Depois de alguns minutos finalmente saí do banho. Coloquei uma roupa limpa, sequei meu cabelo com a toalha e decidi não pensar mais nisso e aproveitar o resto do dia com o casalzinho. Fui para meu quarto, penteei meu cabelo na tentativa de parecer mais apresentável e quando achei que havia disfarçado minha cara de paranoica, voltei para a sala para me juntar às duas.

— A gente podia ver um filme. – Disse assim que as avistei.

Mas Lia não me respondeu de imediato. Ela estava sentada ao lado de Isa no sofá, mas ao contrário de sempre, ela não estava sorrindo, na verdade em seu rosto vi uma mistura de confusão e desconforto.

— Você tem visita.

Imediatamente olhei em volta da sala.
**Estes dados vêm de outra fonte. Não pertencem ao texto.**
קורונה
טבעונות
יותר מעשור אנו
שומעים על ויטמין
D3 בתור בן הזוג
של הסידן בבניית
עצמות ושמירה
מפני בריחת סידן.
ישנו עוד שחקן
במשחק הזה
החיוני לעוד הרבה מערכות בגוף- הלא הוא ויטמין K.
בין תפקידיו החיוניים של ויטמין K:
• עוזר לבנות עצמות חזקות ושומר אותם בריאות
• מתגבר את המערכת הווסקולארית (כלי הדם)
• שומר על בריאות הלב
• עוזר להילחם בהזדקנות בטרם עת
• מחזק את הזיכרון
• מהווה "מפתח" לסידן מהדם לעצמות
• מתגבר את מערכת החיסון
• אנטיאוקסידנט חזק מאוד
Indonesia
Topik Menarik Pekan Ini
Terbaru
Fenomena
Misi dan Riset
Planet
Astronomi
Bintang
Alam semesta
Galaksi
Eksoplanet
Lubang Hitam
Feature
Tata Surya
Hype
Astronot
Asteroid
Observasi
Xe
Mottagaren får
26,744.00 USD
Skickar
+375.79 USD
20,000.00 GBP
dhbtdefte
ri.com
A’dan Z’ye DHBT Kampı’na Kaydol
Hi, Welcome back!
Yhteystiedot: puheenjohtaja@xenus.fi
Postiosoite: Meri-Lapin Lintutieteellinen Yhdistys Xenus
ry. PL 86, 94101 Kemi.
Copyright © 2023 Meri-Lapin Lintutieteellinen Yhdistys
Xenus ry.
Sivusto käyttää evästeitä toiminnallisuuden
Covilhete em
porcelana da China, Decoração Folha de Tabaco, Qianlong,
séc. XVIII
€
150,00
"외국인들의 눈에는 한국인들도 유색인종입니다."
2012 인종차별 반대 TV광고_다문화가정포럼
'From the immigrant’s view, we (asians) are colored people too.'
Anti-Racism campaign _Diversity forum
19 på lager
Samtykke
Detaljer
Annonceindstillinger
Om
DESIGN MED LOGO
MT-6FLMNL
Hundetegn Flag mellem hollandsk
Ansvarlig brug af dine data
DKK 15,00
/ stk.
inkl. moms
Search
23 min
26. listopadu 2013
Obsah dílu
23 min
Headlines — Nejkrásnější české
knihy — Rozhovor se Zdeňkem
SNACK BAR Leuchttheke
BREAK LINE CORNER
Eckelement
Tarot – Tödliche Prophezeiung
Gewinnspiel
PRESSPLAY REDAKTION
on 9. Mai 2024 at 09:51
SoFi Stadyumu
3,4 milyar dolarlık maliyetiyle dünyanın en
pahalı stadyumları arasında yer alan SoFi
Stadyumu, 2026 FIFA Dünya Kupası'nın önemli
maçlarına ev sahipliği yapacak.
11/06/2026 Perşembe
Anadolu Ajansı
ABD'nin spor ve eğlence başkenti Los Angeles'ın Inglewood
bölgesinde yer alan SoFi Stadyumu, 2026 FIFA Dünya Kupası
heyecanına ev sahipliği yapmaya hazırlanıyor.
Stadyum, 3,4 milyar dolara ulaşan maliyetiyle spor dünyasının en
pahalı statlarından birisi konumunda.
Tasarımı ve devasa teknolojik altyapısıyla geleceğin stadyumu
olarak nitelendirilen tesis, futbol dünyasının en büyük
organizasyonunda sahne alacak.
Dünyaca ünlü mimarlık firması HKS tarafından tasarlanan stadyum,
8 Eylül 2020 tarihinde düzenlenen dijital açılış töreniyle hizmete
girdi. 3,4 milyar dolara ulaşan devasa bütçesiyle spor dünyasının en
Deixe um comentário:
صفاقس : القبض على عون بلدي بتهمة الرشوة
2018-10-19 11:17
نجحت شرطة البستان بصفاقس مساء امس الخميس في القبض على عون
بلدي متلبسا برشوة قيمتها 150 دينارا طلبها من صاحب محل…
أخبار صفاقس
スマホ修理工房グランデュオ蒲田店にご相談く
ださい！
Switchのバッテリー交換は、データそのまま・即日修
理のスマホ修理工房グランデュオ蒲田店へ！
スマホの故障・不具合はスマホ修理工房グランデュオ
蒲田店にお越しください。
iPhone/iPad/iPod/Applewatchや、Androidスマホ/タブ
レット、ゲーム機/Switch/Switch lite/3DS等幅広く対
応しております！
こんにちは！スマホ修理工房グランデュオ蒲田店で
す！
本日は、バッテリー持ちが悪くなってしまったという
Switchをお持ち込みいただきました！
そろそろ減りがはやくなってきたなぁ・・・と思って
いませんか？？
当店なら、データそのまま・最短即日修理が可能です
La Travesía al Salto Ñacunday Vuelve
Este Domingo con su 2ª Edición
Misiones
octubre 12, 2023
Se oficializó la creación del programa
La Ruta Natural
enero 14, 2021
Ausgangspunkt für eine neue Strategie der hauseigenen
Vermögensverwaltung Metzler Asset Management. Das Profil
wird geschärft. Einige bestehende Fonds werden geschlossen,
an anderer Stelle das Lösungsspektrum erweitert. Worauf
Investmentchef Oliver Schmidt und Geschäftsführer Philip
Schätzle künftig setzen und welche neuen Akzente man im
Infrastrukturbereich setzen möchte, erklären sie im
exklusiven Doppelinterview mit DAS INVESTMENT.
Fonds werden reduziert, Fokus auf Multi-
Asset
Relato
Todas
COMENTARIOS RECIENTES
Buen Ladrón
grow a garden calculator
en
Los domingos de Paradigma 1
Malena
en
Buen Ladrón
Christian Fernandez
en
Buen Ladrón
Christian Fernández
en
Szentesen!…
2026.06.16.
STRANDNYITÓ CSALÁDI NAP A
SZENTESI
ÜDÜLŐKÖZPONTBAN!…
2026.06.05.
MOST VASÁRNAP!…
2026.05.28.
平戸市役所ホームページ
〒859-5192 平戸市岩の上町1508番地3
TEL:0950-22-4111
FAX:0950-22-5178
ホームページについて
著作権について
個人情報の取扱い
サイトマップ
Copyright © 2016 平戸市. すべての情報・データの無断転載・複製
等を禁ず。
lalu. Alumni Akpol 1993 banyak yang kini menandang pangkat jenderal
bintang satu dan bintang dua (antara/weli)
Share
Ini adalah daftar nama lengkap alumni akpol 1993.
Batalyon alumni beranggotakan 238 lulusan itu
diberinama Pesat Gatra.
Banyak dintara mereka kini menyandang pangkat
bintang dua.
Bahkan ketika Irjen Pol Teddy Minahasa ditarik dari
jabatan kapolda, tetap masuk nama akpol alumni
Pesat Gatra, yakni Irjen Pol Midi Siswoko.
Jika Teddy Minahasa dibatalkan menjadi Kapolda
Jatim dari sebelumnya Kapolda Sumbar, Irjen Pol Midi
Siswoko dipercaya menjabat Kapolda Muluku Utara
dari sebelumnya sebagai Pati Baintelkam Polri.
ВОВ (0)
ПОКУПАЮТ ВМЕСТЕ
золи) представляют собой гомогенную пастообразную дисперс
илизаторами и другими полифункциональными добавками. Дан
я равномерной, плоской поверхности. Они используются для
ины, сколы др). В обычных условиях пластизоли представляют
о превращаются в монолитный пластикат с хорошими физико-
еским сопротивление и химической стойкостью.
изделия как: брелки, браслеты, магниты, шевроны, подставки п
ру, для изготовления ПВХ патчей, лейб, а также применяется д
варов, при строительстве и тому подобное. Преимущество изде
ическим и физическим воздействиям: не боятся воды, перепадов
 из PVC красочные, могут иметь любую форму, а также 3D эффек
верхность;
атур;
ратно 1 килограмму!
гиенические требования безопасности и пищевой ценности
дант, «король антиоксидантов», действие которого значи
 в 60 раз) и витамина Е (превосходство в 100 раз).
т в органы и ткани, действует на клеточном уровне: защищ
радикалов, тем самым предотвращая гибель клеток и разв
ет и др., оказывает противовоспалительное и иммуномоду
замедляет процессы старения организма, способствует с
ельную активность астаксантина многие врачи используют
Ela estava imóvel sentada no outro sofá, quase imperceptível, vestida com o casaco de lã, embora estivesse insuportavelmente quente, mas dessa vez sem as sacolas a acompanhando.

Olhei novamente para as meninas onfusa, recebendo de volta um sinal de "não sei". Depois dos primeiros segundos de confusão e surpresa, resolvi dizer algo e dar fim aquele silêncio incômodo.